Obama's Views on Economy, Voting Not Grounded in Common Sense

Readers Respond to Specific Passages from Obama's Address

Yahoo Contributor Network

Yahoo News asked readers and contributors to briefly respond to passages from Barack Obama's State of the Union address. Here's one reaction.

Obama on the economy: "A year and a half ago, I put forward an American Jobs Act that independent economists said would create more than one million new jobs. I thank the last Congress for passing some of that agenda, and I urge this Congress to pass the rest. … Our first priority is making America a magnet for new jobs and manufacturing."

My response: Providing for American jobs is an excellent and admirable idea. When American companies and small-business employers are saddled with so many tax regulations and health care requirements that they have to make an economic decision to close or move manufacturing to overseas locations, those good intentions are negated.

With the additional tax burdens and regulations put in place for the 2013 tax year, this taxpayer (and small-business owner) sees a potential net loss in American jobs. There has to be a better approach that does not involve additional government influence in our pockets and our lives.

Obama on voting: "We must all do our part to make sure our God-given rights are protected here at home. That includes our most fundamental right as citizens: the right to vote. When any Americans - no matter where they live or what their party - are denied that right simply because they can't wait for five, six, seven hours just to cast their ballot, we are betraying our ideals. That's why, tonight, I'm announcing a non-partisan commission to improve the voting experience in America."

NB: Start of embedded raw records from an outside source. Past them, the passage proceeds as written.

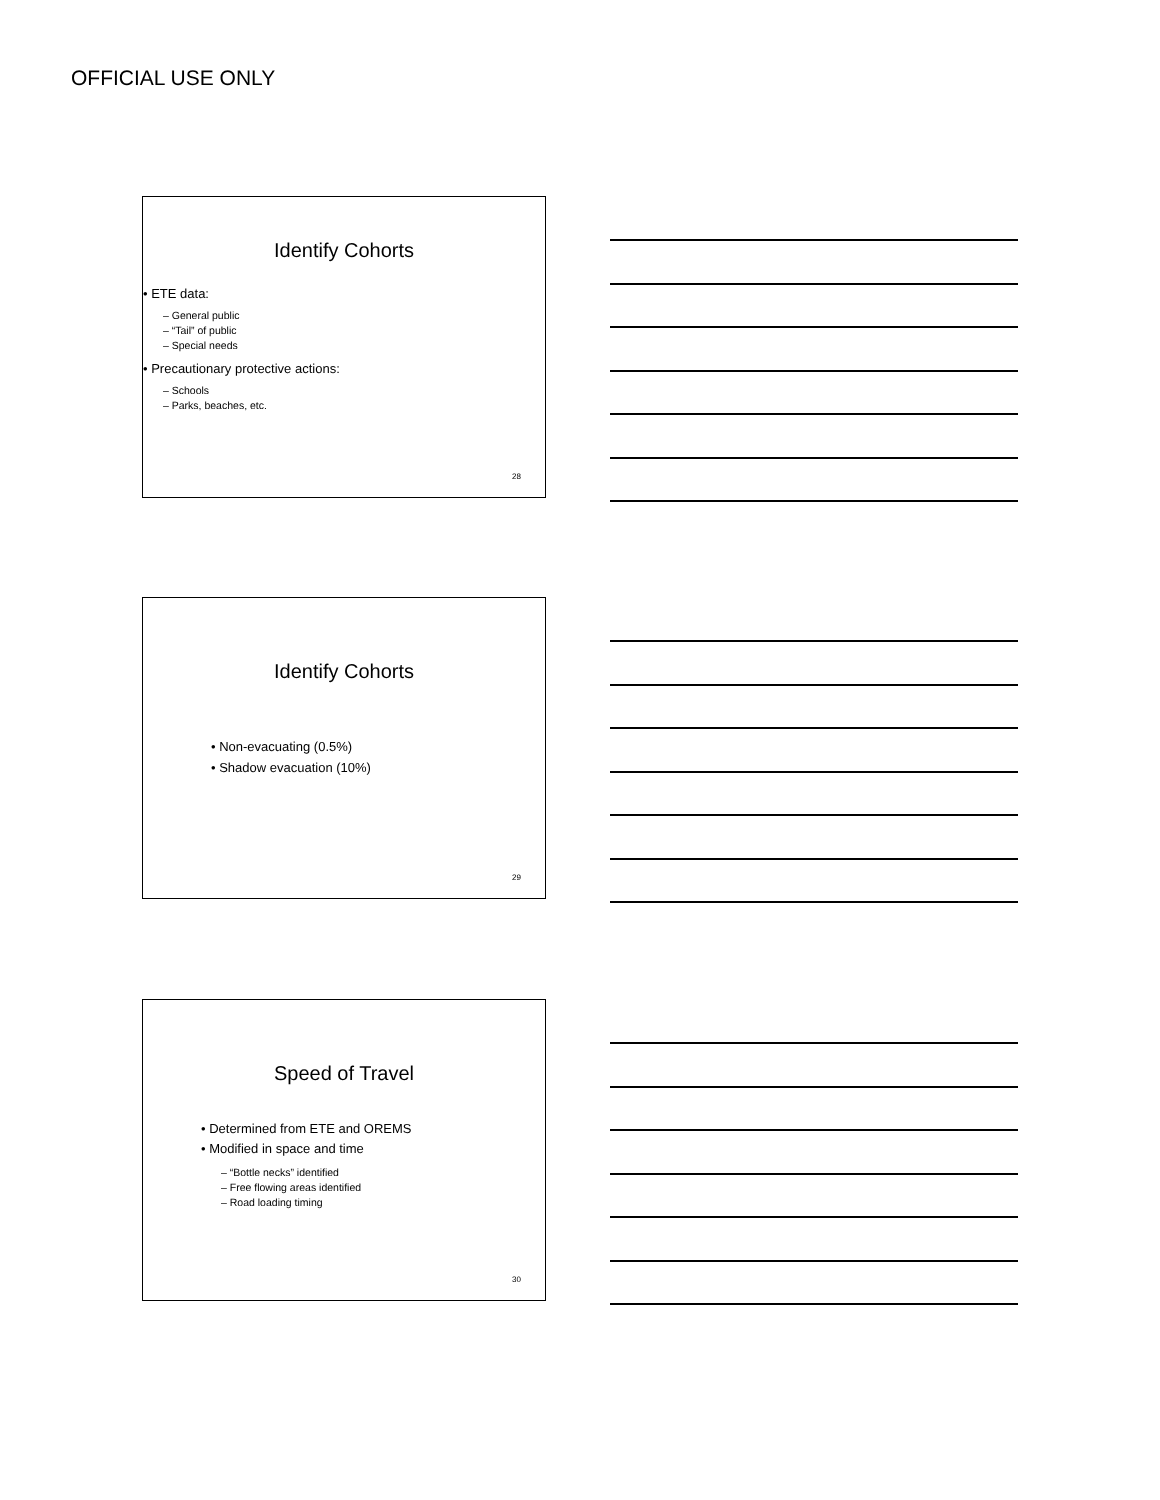OFFICIAL USE ONLY
Identify Cohorts
• ETE data:
– General public
– “Tail” of public
– Special needs
• Precautionary protective actions:
– Schools
– Parks, beaches, etc.
28
Identify Cohorts
• Non-evacuating (0.5%)
• Shadow evacuation (10%)
29
Speed of Travel
• Determined from ETE and OREMS
• Modified in space and time
– “Bottle necks” identified
– Free flowing areas identified
– Road loading timing
30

My response: Without some sort of identification system in place, we are inviting voter fraud. In smaller rural districts, you will find that the poll workers know many of the people and family members who vote. This is impossible in larger districts with hundreds of thousands, maybe even millions, of voters. Someone could pick a few names out of the phone book and vote multiple times in the same location by providing a different name and address to a different poll worker each time. My right to vote is important; and I want to make sure that nobody is able to impersonate me and take away that right.